Chung's Lemma is a classical tool for establishing asymptotic convergence rates of (stochastic) optimization methods under strong convexity-type assumptions and appropriate polynomial diminishing step sizes. In this work, we develop a generalized version of Chung's Lemma, which provides a simple non-asymptotic convergence framework for a more general family of step size rules. We demonstrate broad applicability of the proposed generalized lemma by deriving tight non-asymptotic convergence rates for a large variety of stochastic methods. In particular, we obtain partially new non-asymptotic complexity results for stochastic optimization methods, such as Stochastic Gradient Descent (SGD) and Random Reshuffling (RR), under a general $(θ,μ)$-Polyak-Lojasiewicz (PL) condition and for various step sizes strategies, including polynomial, constant, exponential, and cosine step sizes rules.

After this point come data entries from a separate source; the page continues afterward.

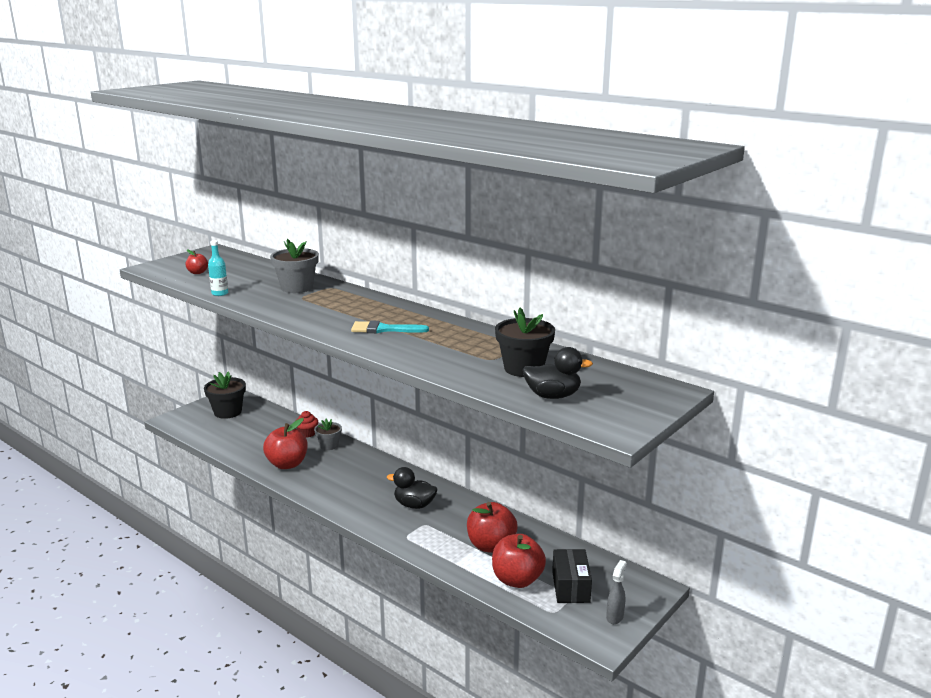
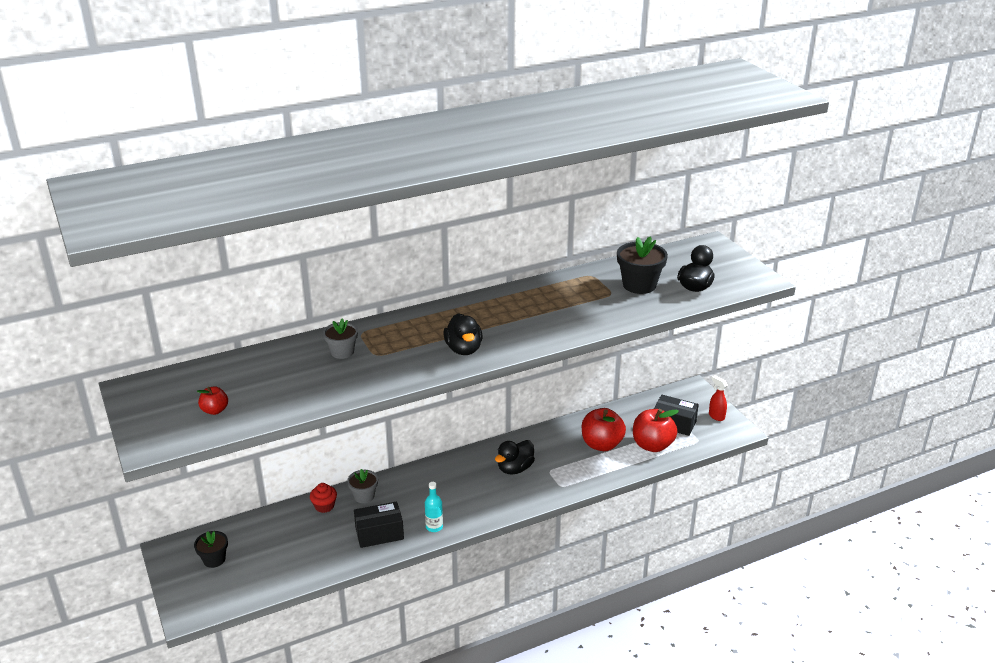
camera: 65 degrees left, 10 degrees up
(220, 293) = (312, 403): turquoise bottle -> turquoise bottle (434, 527)
(228, 412) = (214, 559): black flower pot -> black flower pot, size x0.63
(287, 464) = (379, 533): red apple -> black box
(297, 287) = (342, 352): grey flower pot -> grey flower pot, size x0.63
(331, 321) = (463, 349): none -> black duck
(384, 329) = (507, 326): turquoise brush -> none
(615, 617) = (716, 416): grey spray bottle -> red spray bottle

Notably, as a by-product of our analysis, we observe that exponential step sizes exhibit superior adaptivity to both landscape geometry and gradient noise; specifically, they achieve optimal convergence rates without requiring exact knowledge of the underlying landscape or separate parameter selection strategies for noisy and noise-free regimes. Our results demonstrate that the developed variant of Chung's Lemma offers a versatile, systematic, and streamlined approach to establish non-asymptotic convergence rates under general step size rules.